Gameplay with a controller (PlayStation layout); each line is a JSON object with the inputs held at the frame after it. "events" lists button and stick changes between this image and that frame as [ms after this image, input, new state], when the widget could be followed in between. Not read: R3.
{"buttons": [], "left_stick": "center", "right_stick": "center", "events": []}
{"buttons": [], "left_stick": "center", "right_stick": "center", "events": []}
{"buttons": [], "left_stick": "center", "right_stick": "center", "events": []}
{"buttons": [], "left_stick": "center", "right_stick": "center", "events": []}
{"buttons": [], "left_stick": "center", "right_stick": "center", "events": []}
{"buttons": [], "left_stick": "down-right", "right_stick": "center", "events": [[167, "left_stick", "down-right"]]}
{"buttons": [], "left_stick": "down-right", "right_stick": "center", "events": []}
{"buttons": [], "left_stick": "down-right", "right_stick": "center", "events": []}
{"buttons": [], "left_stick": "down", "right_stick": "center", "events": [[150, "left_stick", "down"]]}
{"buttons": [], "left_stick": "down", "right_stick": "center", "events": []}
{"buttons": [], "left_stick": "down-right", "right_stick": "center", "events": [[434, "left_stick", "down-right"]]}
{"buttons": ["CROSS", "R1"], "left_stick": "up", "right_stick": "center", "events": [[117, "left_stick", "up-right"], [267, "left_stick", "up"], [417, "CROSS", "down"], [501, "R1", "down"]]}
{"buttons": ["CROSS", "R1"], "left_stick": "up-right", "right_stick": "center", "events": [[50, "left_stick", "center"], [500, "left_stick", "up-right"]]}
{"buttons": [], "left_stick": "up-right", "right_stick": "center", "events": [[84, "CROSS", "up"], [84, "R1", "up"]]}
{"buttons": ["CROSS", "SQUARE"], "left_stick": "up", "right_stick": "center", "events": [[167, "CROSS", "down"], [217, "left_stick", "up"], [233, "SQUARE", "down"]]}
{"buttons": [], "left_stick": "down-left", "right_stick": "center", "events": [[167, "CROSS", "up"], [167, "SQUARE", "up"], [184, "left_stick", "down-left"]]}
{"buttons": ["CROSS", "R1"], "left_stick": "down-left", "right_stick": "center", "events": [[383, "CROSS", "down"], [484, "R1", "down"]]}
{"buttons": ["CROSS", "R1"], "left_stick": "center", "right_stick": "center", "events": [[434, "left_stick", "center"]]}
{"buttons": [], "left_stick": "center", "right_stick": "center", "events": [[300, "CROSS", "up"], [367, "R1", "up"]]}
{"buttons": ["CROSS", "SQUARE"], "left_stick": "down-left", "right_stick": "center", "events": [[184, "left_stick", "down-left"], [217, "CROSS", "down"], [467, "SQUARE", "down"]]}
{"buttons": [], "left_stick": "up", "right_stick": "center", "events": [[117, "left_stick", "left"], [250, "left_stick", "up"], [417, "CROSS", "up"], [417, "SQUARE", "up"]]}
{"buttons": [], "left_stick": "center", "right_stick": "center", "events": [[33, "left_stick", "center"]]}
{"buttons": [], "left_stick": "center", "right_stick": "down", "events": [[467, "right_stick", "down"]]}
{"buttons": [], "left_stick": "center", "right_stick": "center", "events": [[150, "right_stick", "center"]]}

┄┄┄┄┄┄

- Task item -
A verbatim output of all the data above is needed.

- Written response -
Gameplay with a controller (PlayStation layout); each line is a JSON object with the inputs held at the frame after it. "events" lists button and stick changes between this image and that frame as [ms after this image, input, new state], when the widget could be followed in between. Not read: R3.
{"buttons": [], "left_stick": "center", "right_stick": "center", "events": []}
{"buttons": [], "left_stick": "center", "right_stick": "center", "events": []}
{"buttons": [], "left_stick": "center", "right_stick": "center", "events": []}
{"buttons": [], "left_stick": "center", "right_stick": "center", "events": []}
{"buttons": [], "left_stick": "center", "right_stick": "center", "events": []}
{"buttons": [], "left_stick": "down-right", "right_stick": "center", "events": [[167, "left_stick", "down-right"]]}
{"buttons": [], "left_stick": "down-right", "right_stick": "center", "events": []}
{"buttons": [], "left_stick": "down-right", "right_stick": "center", "events": []}
{"buttons": [], "left_stick": "down", "right_stick": "center", "events": [[150, "left_stick", "down"]]}
{"buttons": [], "left_stick": "down", "right_stick": "center", "events": []}
{"buttons": [], "left_stick": "down-right", "right_stick": "center", "events": [[434, "left_stick", "down-right"]]}
{"buttons": ["CROSS", "R1"], "left_stick": "up", "right_stick": "center", "events": [[117, "left_stick", "up-right"], [267, "left_stick", "up"], [417, "CROSS", "down"], [501, "R1", "down"]]}
{"buttons": ["CROSS", "R1"], "left_stick": "up-right", "right_stick": "center", "events": [[50, "left_stick", "center"], [500, "left_stick", "up-right"]]}
{"buttons": [], "left_stick": "up-right", "right_stick": "center", "events": [[84, "CROSS", "up"], [84, "R1", "up"]]}
{"buttons": ["CROSS", "SQUARE"], "left_stick": "up", "right_stick": "center", "events": [[167, "CROSS", "down"], [217, "left_stick", "up"], [233, "SQUARE", "down"]]}
{"buttons": [], "left_stick": "down-left", "right_stick": "center", "events": [[167, "CROSS", "up"], [167, "SQUARE", "up"], [184, "left_stick", "down-left"]]}
{"buttons": ["CROSS", "R1"], "left_stick": "down-left", "right_stick": "center", "events": [[383, "CROSS", "down"], [484, "R1", "down"]]}
{"buttons": ["CROSS", "R1"], "left_stick": "center", "right_stick": "center", "events": [[434, "left_stick", "center"]]}
{"buttons": [], "left_stick": "center", "right_stick": "center", "events": [[300, "CROSS", "up"], [367, "R1", "up"]]}
{"buttons": ["CROSS", "SQUARE"], "left_stick": "down-left", "right_stick": "center", "events": [[184, "left_stick", "down-left"], [217, "CROSS", "down"], [467, "SQUARE", "down"]]}
{"buttons": [], "left_stick": "up", "right_stick": "center", "events": [[117, "left_stick", "left"], [250, "left_stick", "up"], [417, "CROSS", "up"], [417, "SQUARE", "up"]]}
{"buttons": [], "left_stick": "center", "right_stick": "center", "events": [[33, "left_stick", "center"]]}
{"buttons": [], "left_stick": "center", "right_stick": "down", "events": [[467, "right_stick", "down"]]}
{"buttons": [], "left_stick": "center", "right_stick": "center", "events": [[150, "right_stick", "center"]]}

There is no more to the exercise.